Task to carry out -
Write out every line of the data below word for word, omitting the pictures.

Dataset entries

_ _ _ _ _ _ _

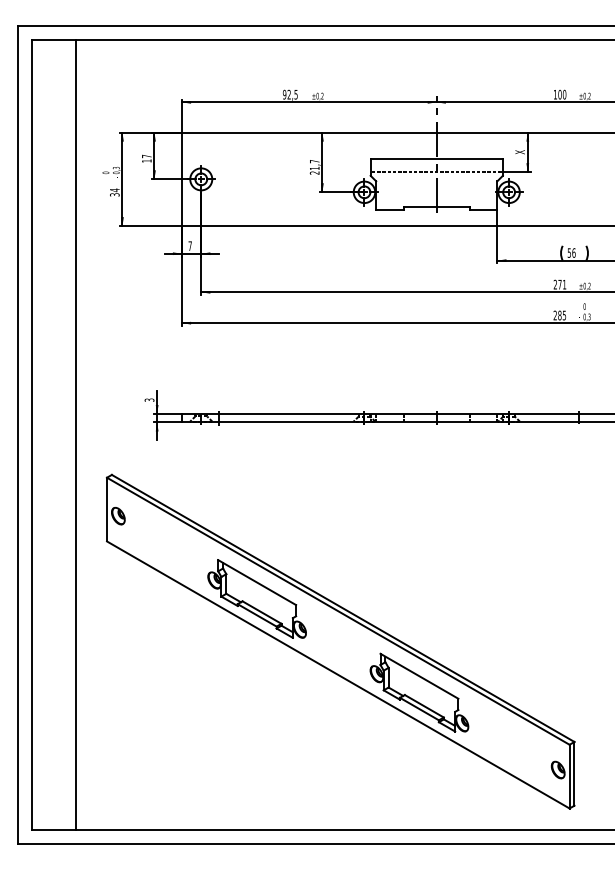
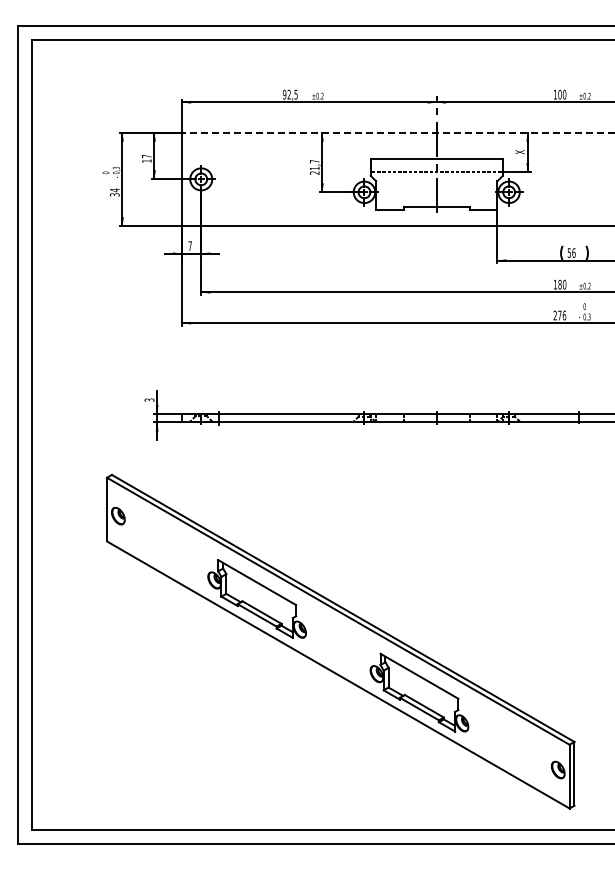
line at (397, 132): solid -> dashed
text at (559, 284): 271 -> 180
text at (562, 315): 285 -> 276
line at (76, 434): present -> none
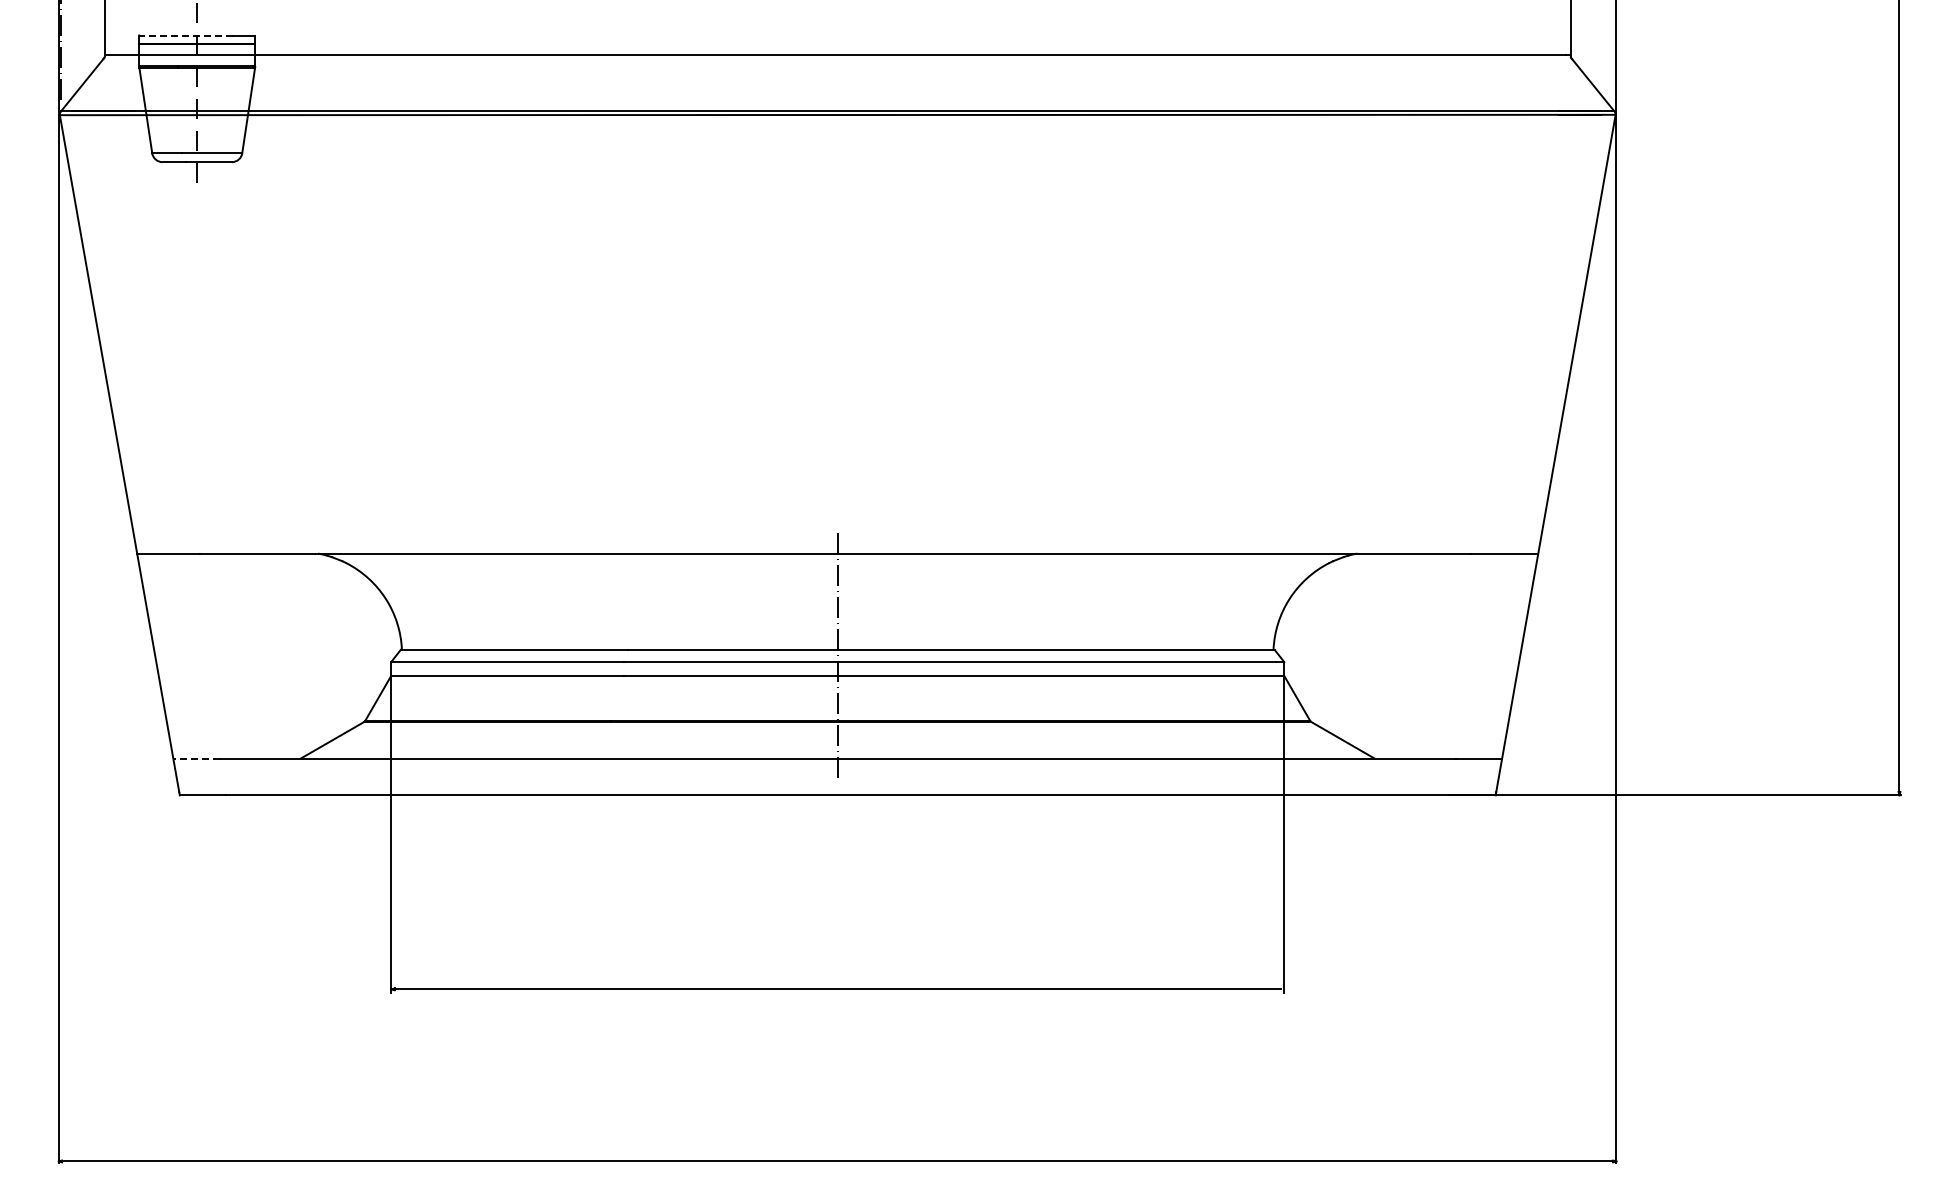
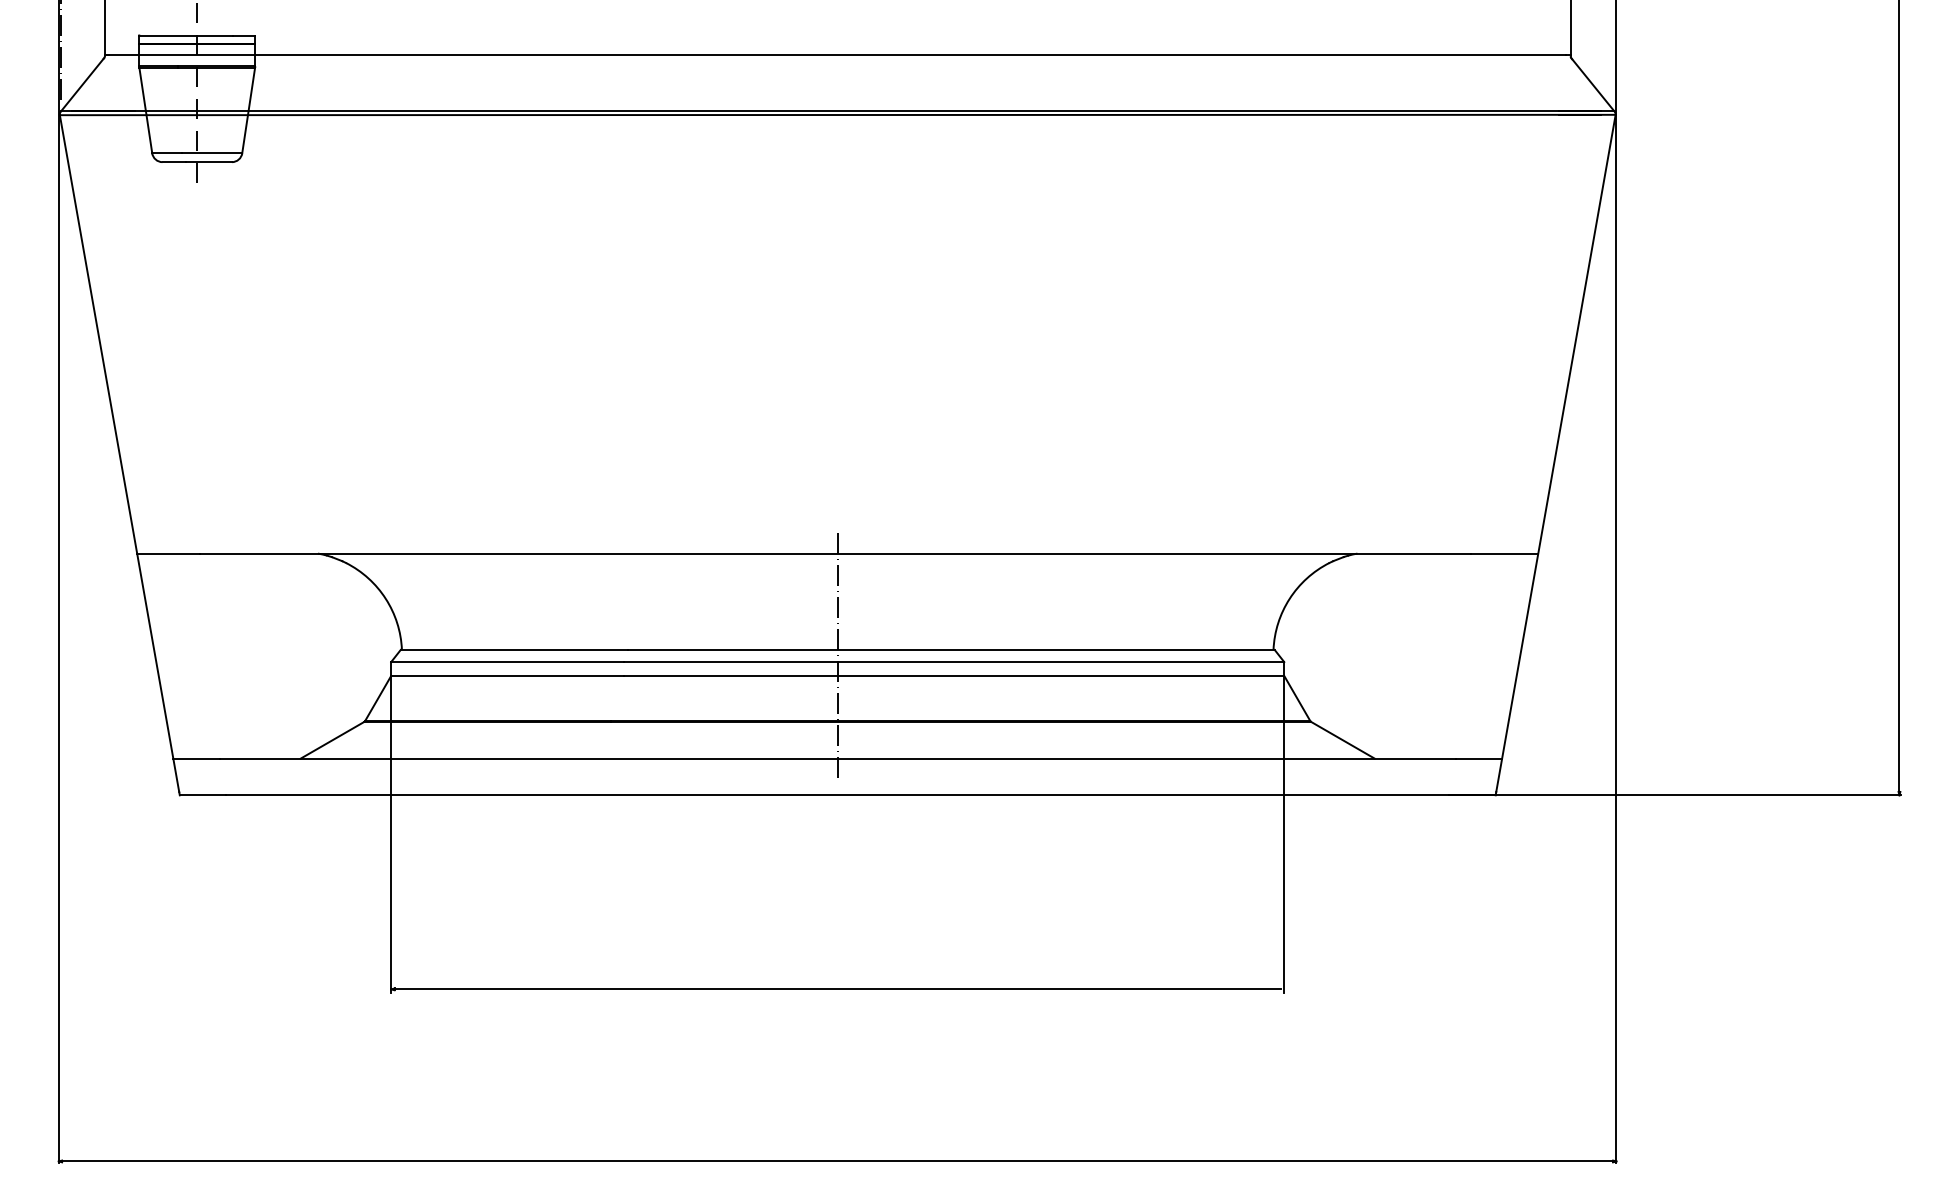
line at (186, 35): dashed -> solid
line at (195, 758): dashed -> solid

_ _ _ _ _ _ _

Answer to the task -
line at (397, 132): solid -> dashed
text at (559, 284): 271 -> 180
text at (562, 315): 285 -> 276
line at (76, 434): present -> none
line at (186, 35): dashed -> solid
line at (195, 758): dashed -> solid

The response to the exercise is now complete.